Data for review: Begin
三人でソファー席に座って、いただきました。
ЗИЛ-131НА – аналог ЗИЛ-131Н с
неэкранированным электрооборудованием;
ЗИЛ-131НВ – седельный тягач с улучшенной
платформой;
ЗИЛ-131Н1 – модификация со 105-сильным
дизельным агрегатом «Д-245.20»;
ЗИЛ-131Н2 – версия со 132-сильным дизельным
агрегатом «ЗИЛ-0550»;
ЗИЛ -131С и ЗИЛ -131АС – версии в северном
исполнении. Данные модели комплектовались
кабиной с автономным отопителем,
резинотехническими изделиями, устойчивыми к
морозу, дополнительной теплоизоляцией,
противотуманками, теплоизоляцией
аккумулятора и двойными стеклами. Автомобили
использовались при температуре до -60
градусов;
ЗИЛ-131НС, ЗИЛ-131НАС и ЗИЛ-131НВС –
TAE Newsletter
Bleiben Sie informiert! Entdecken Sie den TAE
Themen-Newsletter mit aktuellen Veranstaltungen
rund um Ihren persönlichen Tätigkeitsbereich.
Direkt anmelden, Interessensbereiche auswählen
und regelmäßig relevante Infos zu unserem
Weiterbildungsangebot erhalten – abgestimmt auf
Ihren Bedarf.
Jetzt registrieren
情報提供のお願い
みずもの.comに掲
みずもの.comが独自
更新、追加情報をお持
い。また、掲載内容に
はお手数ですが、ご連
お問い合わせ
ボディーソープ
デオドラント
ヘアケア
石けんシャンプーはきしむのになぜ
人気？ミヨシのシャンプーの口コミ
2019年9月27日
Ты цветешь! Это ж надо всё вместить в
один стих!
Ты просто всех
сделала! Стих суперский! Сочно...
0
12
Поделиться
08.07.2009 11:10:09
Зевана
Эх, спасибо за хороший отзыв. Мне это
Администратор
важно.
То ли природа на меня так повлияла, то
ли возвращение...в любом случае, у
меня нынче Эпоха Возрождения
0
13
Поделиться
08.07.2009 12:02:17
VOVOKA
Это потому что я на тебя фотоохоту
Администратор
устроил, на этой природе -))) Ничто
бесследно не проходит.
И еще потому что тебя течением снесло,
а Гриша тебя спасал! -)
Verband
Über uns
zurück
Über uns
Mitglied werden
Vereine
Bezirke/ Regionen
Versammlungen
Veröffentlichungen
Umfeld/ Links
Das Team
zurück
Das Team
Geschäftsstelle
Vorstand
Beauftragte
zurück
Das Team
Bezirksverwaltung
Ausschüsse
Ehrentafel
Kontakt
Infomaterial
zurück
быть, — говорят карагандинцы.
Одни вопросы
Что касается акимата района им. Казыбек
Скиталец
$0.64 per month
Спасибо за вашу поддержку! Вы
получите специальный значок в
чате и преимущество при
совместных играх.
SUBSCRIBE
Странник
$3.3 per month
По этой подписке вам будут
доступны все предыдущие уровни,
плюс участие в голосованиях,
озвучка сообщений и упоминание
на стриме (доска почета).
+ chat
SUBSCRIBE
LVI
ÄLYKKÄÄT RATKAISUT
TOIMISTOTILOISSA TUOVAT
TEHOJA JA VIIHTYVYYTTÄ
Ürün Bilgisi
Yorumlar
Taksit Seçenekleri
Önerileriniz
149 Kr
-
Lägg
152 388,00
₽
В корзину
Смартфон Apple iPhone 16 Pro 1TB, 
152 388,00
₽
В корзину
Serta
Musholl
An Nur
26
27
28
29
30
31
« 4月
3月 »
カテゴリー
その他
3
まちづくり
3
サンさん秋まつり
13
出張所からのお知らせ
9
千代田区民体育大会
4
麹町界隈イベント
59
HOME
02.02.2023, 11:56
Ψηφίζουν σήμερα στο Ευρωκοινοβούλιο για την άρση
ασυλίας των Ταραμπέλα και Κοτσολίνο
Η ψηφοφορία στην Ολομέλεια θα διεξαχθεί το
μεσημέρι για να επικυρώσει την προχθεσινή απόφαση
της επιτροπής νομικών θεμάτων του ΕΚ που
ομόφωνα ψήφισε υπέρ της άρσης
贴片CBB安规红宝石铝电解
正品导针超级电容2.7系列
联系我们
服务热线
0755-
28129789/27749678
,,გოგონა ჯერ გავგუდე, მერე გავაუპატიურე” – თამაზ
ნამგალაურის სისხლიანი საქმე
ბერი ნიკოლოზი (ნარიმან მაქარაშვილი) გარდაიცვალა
Data for review: End
### Problem details
Go through the records line by line and give the number of lines with the string "агрегатом" in them, stating nothing else.

### Written reply
2